Some of these masterworks are known only in diluted form. E.C. Segar's newspaper strip Thimble Theatre lent its most popular character, Popeye, to cartoons. So did George Herriman with his Krazy Kat and R. Crumb, to his immediate and lingering regret, with Fritz the Cat. (Winsor McCay, who created his Little Nemo in Slumberland comic strip in 1905, smartly made his own animated films.) Say "Mad," and most people will think of the magazine, or the TV show, not Harvey Kurtzman's inestimably more original and insurrectionist comic book, which existed for 23 glorious issues from 1952 to 1955.

Dreaming up and writing Mad at EC Comics, Kurtzman virtually invented what would become the era's dominant tone of irreverent self-reference: one form of pop culture mocking all other forms, and itself. Kurtzman inspired several of the artists in this show, including Crumb, whose exemplarily twisted panels first appeared in Kurtzman's post-Mad magazine Help!, and Art Spiegelman, whose Pulitzer Prize-winning Maus in 1986 spurred a lot of high-minded people toward a belated appreciation of the form. (A comic book about the Holocaust — that must somehow be important!)

So comics finally got some respect on the walls of famous museums.
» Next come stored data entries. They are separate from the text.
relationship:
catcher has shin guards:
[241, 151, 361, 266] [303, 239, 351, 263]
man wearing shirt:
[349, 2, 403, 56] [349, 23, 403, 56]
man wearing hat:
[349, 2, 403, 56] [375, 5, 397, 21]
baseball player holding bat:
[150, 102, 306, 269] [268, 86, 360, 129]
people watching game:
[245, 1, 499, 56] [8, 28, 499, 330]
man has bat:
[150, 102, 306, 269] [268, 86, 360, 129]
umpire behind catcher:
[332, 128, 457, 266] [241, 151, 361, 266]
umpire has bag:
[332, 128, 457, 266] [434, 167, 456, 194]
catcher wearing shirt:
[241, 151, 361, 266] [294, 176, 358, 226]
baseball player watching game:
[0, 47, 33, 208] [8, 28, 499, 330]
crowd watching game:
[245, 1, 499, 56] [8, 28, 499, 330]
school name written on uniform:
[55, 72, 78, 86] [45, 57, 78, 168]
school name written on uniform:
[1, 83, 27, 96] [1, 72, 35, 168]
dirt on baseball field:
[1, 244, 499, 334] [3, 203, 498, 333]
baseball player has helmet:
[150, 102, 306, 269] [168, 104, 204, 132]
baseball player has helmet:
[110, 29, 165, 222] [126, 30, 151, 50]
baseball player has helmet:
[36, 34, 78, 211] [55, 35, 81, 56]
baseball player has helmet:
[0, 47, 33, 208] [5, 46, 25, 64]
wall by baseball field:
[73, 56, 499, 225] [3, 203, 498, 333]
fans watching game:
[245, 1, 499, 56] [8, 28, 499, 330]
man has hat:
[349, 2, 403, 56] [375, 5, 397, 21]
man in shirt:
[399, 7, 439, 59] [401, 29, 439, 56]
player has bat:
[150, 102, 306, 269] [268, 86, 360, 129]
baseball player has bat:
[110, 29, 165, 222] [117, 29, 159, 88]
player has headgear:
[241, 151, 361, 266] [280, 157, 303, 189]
That must be a good thing... right?

THE SPIEGELMAN CATALOG

To the arbiters of 20th century art, comics had plenty of handicaps. It was printed on disposable paper (hence not worth saving, owning or investing in). It was popular (the wrong people liked it), American (when high culture was a European near-monopoly) and, worst of all, funny.

For ages, comics art got into museums only when reflected in the work of an acceptable, "real" artist like Roy Lichtenstein. He, Robert Rauschenberg, Andy Warhol and other so-called pop artists were not pop at all; they were commenting from on high, the familiar perch of the intellectual, when they deigned to use vulgar artifacts as the subjects of their paintings. This snobbery still vexes Spiegelman. "I have all sorts of issues with the idea that a Lichtenstein painting of a comic book panel is art but the original comic panel it draws on is not considered art," he told TIME's Jeanne McDowell for a 2005 story we did on the exhibition. "I hate that whole attitude and way of looking at this stuff. Lichtenstein did for comics what Warhol did for Campbell's Soup — it had nothing to do with comics. It had to do with exploiting the form without any of the content."

Many comics artists, including Kurtzman and much of the Mad gang, had been schooled in fine art before turning to the strips. Some, like Will Elder, Kurtzman's loopiest cartoonist, and Al Feldstein, the mastermind of EC's horror and science fiction comics before becoming editor of Mad in 1956, have turned to more respectable forms of watercolors — what could easily be recognized as art, if not great art — in their twilight years. But in their prime, when Elder and Feldstein (and Herriman and Segar and King) were doing their most vigorous work, sending out comic distress signals under the academic radar, they probably didn't think of themselves as Picassos.

Nor did they need to, considering how wide their audience and influence were. "At one time comics were genuinely a mass medium," Spiegelman said, "and didn't have to seek approval form the cultural institutions that exist. As that has changed, comics have had to reinvent themselves or die." Reinvent they did, and in the process reinvented the publishing business. As artist Raymond Pettibon puts in in the exhibition catalog: "Comics, the jilted suitor of the high airs art world, come back as the savior of the book industry in the form of the graphic novel."